EXERCISE OBJECTIVE » Would you set down the data that follows, word for word, without any pictures?

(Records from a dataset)
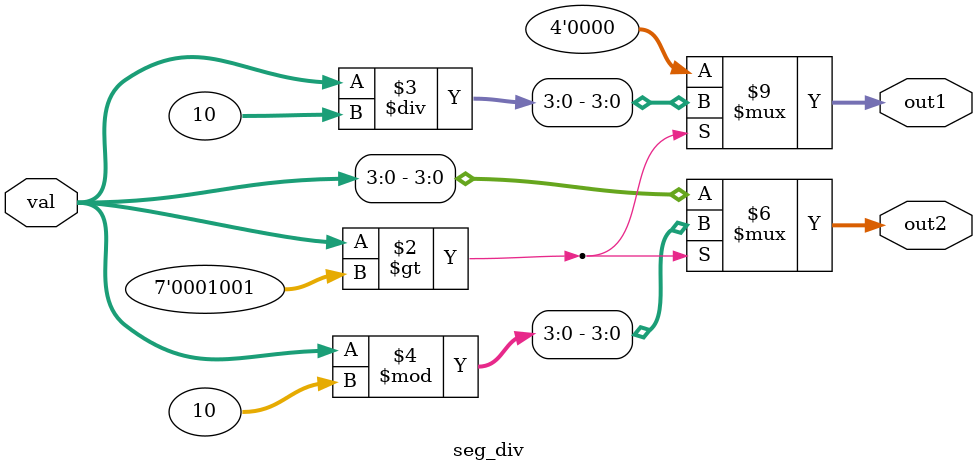
<source format=v>
module seg_div(
    input       [7:0]val,
    output  reg [3:0]out1, out2
);

always @(*)begin
    if (val > 7'd9)begin
        out1 <= val / 10;
        out2 <= val % 10;
    end
    else begin
        out1 <= 0;
        out2 <= val;
    end
end
endmodule
</source>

RESPONSE TO THIS EXERCISE »
<source format=v>
module seg_div(
    input       [7:0]val,
    output  reg [3:0]out1, out2
);

always @(*)begin
    if (val > 7'd9)begin
        out1 <= val / 10;
        out2 <= val % 10;
    end
    else begin
        out1 <= 0;
        out2 <= val;
    end
end
endmodule
</source>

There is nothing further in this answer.